Exercise brief: Reproduce exactly, and only, the lines below from the one containing "Infine, se sei" through the one containing "na prestiżowych uczelniach".

Collected data
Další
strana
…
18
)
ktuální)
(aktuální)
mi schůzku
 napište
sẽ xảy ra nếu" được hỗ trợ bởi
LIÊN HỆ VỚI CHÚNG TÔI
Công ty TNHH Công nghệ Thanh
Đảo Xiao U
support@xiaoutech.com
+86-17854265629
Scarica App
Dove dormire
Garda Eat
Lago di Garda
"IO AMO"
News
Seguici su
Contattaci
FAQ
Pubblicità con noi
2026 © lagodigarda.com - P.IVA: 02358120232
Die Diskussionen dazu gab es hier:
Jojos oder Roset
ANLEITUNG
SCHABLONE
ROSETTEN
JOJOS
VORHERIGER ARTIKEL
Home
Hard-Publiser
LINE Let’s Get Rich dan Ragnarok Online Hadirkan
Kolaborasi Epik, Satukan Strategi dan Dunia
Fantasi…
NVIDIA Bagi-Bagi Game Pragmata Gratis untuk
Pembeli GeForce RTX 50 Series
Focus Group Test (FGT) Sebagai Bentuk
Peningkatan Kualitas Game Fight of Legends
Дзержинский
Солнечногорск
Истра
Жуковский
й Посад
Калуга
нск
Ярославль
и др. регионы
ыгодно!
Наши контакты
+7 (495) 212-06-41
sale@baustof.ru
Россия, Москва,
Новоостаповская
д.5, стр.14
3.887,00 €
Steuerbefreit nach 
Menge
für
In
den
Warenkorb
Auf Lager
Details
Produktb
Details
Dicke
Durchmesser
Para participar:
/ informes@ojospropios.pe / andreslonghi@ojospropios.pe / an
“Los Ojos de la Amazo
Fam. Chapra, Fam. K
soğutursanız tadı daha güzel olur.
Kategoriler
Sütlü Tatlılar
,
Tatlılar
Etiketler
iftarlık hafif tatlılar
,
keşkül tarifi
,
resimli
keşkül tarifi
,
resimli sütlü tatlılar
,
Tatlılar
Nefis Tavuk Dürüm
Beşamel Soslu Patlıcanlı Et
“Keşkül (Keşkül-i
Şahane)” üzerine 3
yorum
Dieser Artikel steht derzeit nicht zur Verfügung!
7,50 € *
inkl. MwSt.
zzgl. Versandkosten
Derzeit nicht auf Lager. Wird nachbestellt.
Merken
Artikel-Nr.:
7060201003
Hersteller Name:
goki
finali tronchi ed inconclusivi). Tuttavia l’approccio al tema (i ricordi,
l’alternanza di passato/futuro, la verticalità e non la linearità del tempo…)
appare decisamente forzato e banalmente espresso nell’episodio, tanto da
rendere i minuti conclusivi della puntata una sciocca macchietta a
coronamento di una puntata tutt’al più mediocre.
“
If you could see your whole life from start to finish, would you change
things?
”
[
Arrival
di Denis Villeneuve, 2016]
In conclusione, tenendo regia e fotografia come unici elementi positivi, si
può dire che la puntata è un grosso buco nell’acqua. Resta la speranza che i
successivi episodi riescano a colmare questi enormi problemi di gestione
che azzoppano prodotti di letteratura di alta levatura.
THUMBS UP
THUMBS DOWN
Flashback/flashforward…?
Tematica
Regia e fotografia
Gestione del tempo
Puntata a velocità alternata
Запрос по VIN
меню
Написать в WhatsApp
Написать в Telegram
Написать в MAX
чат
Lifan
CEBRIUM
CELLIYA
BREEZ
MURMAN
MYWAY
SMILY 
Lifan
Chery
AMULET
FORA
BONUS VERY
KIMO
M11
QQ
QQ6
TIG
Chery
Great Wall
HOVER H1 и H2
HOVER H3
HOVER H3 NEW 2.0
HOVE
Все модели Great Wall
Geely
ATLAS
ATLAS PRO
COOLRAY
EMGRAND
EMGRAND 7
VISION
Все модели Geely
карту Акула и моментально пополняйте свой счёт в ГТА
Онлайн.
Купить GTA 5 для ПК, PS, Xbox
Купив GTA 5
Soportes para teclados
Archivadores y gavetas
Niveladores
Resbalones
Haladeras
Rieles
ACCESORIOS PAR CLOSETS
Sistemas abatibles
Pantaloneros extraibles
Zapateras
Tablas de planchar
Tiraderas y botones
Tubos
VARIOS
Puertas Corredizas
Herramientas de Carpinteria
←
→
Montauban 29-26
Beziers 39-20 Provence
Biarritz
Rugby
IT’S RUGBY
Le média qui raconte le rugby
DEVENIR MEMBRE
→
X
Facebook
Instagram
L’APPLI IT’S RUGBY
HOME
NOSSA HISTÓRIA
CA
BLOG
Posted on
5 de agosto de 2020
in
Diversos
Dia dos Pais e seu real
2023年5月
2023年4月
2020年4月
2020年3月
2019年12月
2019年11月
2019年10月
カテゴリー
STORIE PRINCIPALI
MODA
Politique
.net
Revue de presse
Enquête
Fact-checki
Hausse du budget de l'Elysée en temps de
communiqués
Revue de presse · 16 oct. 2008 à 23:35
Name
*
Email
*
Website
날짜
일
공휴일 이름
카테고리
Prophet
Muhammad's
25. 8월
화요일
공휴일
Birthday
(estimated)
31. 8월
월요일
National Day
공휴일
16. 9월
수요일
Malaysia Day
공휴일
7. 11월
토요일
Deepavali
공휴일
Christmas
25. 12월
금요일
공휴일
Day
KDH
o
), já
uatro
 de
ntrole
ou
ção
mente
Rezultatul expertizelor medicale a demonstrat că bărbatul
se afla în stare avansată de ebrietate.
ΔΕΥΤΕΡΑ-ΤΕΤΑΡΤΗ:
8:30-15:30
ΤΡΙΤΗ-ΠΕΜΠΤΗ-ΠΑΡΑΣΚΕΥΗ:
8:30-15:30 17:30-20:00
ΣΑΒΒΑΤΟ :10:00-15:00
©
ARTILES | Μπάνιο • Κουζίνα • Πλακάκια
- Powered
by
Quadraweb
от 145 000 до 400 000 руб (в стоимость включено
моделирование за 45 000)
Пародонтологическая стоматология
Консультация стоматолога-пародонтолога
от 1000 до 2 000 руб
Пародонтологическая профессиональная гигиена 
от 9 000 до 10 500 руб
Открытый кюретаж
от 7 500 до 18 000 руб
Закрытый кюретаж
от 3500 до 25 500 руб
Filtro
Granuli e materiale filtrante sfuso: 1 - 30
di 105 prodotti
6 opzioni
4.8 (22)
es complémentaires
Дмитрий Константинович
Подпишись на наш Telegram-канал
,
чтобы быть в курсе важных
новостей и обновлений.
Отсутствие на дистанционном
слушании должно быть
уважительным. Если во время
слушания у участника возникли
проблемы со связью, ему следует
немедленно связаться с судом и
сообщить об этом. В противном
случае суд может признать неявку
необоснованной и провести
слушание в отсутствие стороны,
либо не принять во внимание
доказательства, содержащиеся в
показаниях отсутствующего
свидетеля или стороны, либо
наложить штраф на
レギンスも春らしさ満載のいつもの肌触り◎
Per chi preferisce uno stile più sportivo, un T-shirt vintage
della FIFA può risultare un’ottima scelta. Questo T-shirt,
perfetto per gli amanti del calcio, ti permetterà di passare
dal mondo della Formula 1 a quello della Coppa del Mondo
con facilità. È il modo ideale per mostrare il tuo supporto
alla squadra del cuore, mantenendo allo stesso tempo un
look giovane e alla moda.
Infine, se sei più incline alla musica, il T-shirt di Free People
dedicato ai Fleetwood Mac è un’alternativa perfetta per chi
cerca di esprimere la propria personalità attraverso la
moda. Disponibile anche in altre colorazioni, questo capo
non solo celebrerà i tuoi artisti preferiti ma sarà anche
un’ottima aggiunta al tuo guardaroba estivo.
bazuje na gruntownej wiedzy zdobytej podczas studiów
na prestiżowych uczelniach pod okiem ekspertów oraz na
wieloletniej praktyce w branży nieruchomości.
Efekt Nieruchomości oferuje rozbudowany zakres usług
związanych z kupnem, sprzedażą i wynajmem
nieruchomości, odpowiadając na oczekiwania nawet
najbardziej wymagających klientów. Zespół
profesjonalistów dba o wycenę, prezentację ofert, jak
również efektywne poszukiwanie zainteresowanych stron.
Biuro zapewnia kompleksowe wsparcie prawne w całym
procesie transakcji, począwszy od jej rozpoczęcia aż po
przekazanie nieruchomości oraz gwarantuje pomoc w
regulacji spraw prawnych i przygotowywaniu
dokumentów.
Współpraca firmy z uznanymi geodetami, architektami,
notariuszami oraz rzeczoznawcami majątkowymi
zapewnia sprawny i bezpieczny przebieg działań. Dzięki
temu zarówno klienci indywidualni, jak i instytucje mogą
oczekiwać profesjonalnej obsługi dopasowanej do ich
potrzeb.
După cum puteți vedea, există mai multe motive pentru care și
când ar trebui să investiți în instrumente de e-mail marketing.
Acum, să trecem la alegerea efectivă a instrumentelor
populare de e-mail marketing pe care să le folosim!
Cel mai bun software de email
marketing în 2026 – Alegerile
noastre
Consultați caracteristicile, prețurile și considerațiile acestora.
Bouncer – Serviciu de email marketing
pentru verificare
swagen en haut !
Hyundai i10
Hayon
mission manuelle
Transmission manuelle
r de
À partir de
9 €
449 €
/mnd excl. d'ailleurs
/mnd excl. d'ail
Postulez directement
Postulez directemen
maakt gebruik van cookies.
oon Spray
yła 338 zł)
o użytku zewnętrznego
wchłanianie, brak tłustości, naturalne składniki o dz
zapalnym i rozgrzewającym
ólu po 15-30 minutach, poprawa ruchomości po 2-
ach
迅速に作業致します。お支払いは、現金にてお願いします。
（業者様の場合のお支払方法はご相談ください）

Solution for this problem:
Infine, se sei più incline alla musica, il T-shirt di Free People
dedicato ai Fleetwood Mac è un’alternativa perfetta per chi
cerca di esprimere la propria personalità attraverso la
moda. Disponibile anche in altre colorazioni, questo capo
non solo celebrerà i tuoi artisti preferiti ma sarà anche
un’ottima aggiunta al tuo guardaroba estivo.
bazuje na gruntownej wiedzy zdobytej podczas studiów
na prestiżowych uczelniach pod okiem ekspertów oraz na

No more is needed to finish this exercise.